**Activity:**
Would you copy all lines in the data that contain the word "principles"?

———

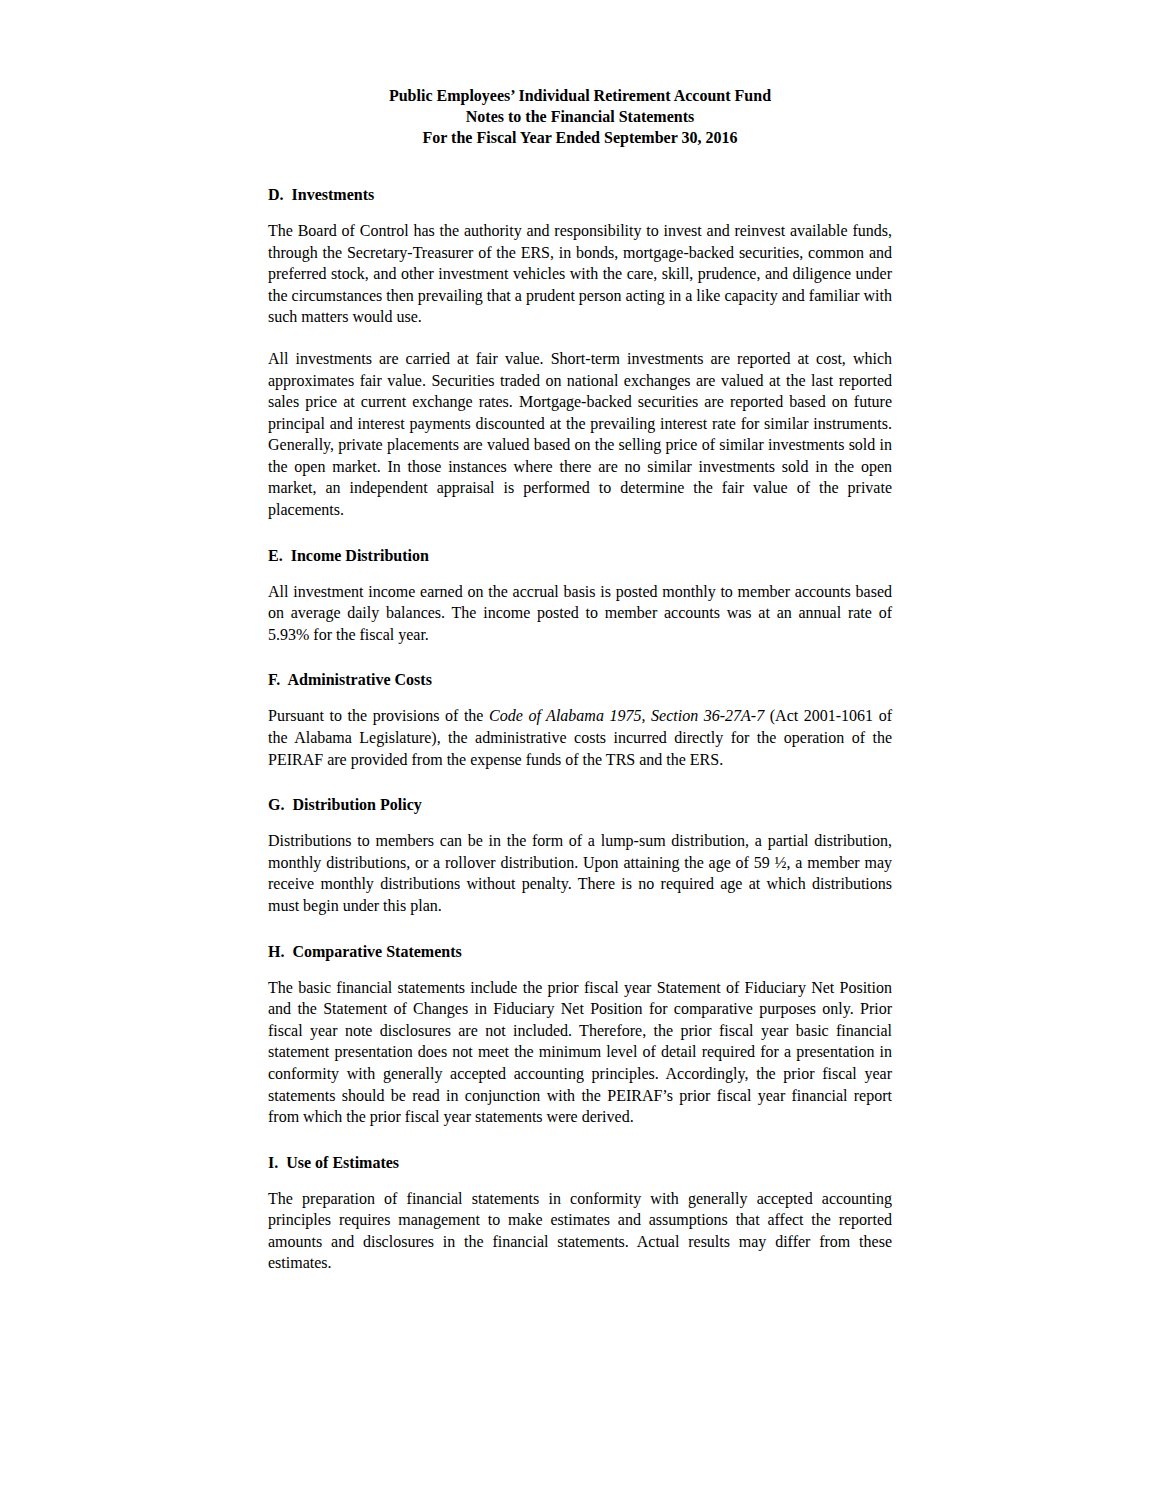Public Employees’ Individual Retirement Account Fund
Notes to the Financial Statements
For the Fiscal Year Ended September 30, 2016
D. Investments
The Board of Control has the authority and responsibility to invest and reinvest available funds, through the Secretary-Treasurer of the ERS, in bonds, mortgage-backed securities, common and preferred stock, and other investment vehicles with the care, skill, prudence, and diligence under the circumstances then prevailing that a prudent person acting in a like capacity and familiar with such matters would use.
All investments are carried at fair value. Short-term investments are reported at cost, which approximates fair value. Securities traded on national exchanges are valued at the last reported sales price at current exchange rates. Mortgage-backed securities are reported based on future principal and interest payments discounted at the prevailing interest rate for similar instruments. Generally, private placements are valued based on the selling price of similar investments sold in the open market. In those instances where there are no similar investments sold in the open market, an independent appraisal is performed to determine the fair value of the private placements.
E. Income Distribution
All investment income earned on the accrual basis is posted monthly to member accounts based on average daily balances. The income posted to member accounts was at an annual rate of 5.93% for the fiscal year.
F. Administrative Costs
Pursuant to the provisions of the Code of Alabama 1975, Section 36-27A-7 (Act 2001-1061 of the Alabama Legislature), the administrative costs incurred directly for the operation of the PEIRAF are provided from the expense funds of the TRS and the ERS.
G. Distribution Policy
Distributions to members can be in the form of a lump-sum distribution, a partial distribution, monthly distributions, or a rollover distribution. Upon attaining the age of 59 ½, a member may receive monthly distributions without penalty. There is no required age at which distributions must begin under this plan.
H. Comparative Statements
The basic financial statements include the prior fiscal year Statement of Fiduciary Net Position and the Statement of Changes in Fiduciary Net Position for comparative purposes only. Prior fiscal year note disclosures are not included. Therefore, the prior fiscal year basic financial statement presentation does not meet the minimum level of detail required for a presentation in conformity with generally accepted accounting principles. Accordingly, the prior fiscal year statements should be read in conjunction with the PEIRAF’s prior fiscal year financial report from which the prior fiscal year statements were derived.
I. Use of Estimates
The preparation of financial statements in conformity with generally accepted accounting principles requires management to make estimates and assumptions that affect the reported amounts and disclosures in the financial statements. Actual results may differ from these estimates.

———

**Response box:**
The basic financial statements include the prior fiscal year Statement of Fiduciary Net Position and the Statement of Changes in Fiduciary Net Position for comparative purposes only. Prior fiscal year note disclosures are not included. Therefore, the prior fiscal year basic financial statement presentation does not meet the minimum level of detail required for a presentation in conformity with generally accepted accounting principles. Accordingly, the prior fiscal year statements should be read in conjunction with the PEIRAF’s prior fiscal year financial report from which the prior fiscal year statements were derived.
The preparation of financial statements in conformity with generally accepted accounting principles requires management to make estimates and assumptions that affect the reported amounts and disclosures in the financial statements. Actual results may differ from these estimates.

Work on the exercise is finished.